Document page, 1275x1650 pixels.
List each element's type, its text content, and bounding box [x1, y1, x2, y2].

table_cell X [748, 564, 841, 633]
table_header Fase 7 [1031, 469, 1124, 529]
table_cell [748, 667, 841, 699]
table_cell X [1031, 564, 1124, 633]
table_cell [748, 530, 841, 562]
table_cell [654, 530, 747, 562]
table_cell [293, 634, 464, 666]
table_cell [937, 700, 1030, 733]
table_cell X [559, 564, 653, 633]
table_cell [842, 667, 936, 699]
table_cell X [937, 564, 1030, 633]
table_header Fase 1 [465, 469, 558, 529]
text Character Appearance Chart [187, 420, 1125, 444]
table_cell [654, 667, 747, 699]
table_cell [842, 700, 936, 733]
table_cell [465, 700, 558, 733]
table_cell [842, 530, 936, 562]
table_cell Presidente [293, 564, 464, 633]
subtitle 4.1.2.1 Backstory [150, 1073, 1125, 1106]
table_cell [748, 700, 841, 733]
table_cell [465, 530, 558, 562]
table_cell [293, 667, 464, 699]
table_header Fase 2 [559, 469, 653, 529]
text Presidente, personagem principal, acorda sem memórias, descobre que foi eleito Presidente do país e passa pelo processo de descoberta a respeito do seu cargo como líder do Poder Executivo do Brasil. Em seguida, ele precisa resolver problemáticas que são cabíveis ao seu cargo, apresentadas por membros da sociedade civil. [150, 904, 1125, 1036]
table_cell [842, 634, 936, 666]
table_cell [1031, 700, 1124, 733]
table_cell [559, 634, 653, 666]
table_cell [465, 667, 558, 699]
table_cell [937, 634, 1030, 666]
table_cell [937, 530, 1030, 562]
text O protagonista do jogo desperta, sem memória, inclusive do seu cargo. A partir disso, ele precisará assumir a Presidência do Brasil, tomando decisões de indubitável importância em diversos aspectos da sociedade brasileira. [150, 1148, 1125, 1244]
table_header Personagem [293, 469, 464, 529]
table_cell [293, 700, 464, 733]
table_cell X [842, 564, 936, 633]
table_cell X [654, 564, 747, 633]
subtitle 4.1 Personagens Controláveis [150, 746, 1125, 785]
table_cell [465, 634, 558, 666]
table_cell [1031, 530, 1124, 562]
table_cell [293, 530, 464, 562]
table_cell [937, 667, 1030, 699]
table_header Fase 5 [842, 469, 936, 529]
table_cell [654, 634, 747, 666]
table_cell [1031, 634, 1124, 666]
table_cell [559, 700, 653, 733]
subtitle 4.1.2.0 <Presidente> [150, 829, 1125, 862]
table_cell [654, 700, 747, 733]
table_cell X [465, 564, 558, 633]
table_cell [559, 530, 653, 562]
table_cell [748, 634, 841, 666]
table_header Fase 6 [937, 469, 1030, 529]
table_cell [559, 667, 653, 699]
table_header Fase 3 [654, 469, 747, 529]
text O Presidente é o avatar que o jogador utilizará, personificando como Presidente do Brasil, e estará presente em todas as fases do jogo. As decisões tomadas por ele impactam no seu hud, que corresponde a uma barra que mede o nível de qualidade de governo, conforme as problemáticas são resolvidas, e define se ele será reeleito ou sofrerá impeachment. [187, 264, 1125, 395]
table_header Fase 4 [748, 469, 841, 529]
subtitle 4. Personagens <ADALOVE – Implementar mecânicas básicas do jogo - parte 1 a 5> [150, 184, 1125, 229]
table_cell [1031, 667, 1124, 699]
☆ ☆ ☆ ☆
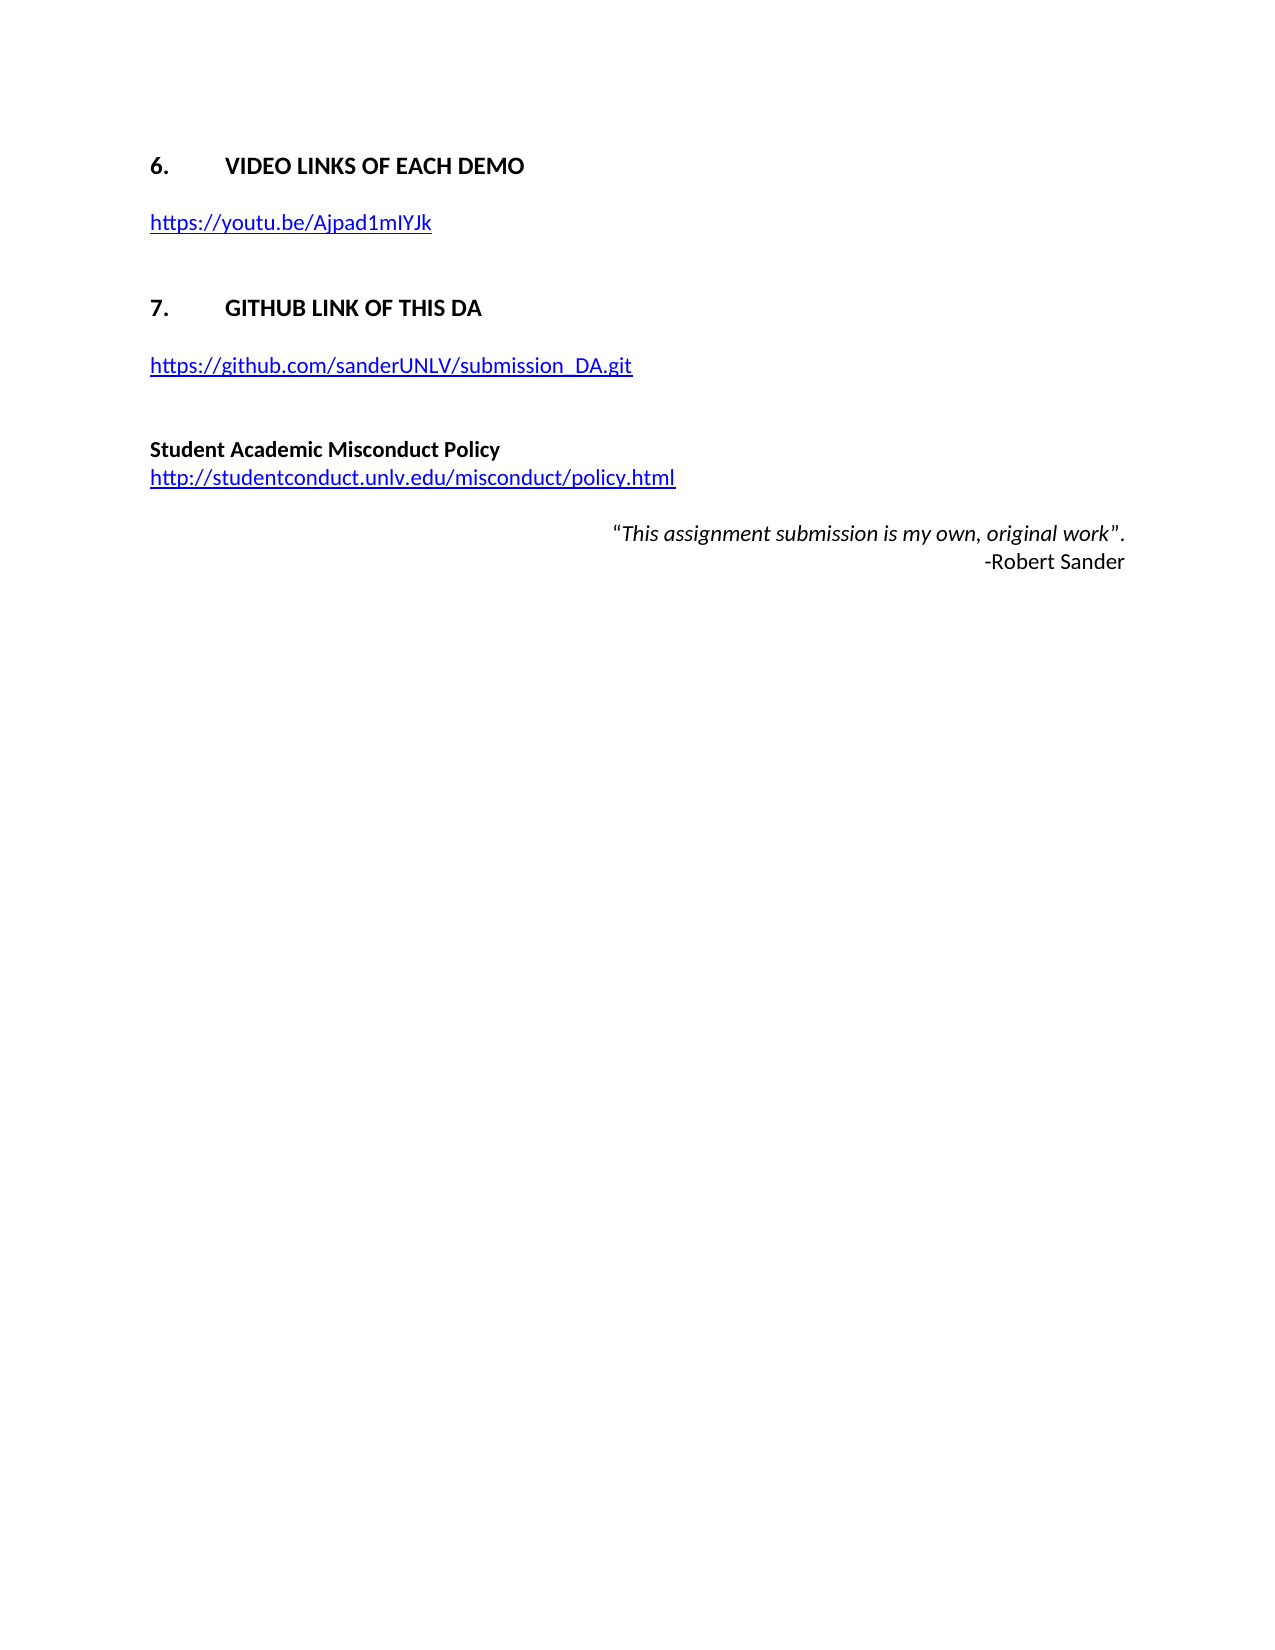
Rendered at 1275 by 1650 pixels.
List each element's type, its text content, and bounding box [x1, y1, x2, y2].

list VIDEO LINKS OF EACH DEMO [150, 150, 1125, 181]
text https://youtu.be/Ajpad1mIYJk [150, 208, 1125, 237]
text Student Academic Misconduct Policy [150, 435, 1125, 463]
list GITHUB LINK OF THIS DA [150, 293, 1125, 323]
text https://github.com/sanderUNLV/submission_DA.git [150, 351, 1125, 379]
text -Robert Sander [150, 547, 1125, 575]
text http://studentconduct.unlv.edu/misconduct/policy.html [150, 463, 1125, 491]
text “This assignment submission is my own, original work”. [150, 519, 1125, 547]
☆ ☆ ☆ ☆
REQUIRED WORK | Among the lines above, find the ones containing "pixels" and copy them.

EXERCISE SOLUTION |
Document page, 1275x1650 pixels.
Rendered at 1275 by 1650 pixels.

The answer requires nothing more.